WORK ITEM: How many lines in the rows below contain the string "square"? Reply with the number alone.

RECORDS:
>>

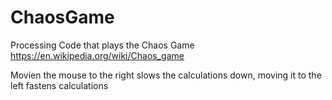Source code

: # ChaosGame
Processing Code that plays the Chaos Game
https://en.wikipedia.org/wiki/Chaos_game

Movien the mouse to the right slows the calculations down, moving it to the left fastens calculations
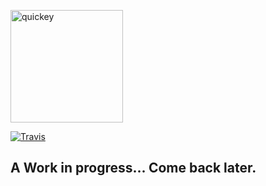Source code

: <p align="left">
    <img alt="quickey" src="https://raw.githubusercontent.com/quickey/quickey/master/assets/logo.png" width="180">
</p>

[//]:![quickey](https://img.shields.io/npm/v/quickey/quickey.svg?style=flat-square)
[![Travis](https://img.shields.io/travis/quickey/quickey.svg?style=flat-square)](https://travis-ci.org/quickey/quickey)

## A Work in progress... Come back later.
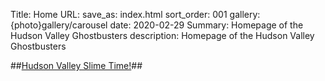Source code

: Title: Home
URL:
save_as: index.html
sort_order: 001
gallery: {photo}gallery/carousel
date: 2020-02-29
Summary: Homepage of the Hudson Valley Ghostbusters
description: Homepage of the Hudson Valley Ghostbusters

##[Hudson Valley Slime Time!](https://www.youtube.com/playlist?list=PLZfgEVgjj4cFUv3wtB3UbJ13rmXrS8tea)##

<<

WRITTEN SOLUTION: 2